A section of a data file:
»»

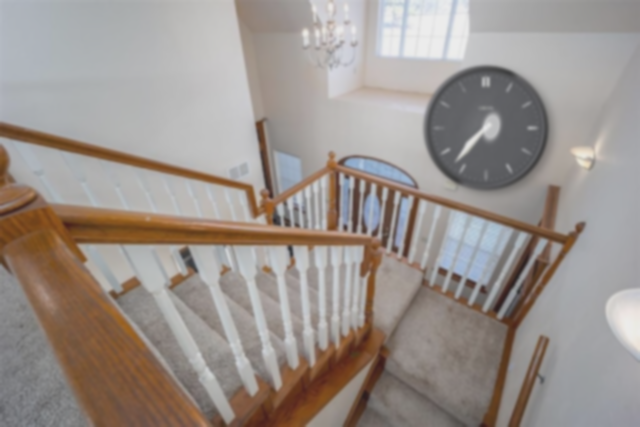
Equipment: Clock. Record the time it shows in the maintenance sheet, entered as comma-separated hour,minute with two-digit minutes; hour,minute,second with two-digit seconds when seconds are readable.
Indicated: 7,37
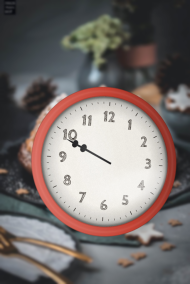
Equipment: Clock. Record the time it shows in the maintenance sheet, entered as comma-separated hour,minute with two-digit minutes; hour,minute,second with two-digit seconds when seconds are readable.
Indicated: 9,49
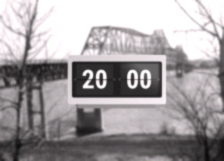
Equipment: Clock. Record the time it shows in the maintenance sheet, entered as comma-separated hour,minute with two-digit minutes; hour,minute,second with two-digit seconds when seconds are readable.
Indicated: 20,00
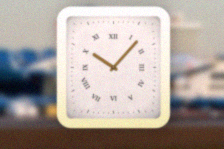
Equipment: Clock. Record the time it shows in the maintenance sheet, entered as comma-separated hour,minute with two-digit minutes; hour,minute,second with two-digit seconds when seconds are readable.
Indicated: 10,07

««

Write out every line above without any changes, leaving out the pictures.

Equipment: Clock. Record the time it shows in the maintenance sheet, entered as comma-separated hour,minute with two-digit minutes; hour,minute,second with two-digit seconds when seconds are readable.
Indicated: 7,37
Equipment: Clock. Record the time it shows in the maintenance sheet, entered as comma-separated hour,minute with two-digit minutes; hour,minute,second with two-digit seconds when seconds are readable.
Indicated: 9,49
Equipment: Clock. Record the time it shows in the maintenance sheet, entered as comma-separated hour,minute with two-digit minutes; hour,minute,second with two-digit seconds when seconds are readable.
Indicated: 20,00
Equipment: Clock. Record the time it shows in the maintenance sheet, entered as comma-separated hour,minute with two-digit minutes; hour,minute,second with two-digit seconds when seconds are readable.
Indicated: 10,07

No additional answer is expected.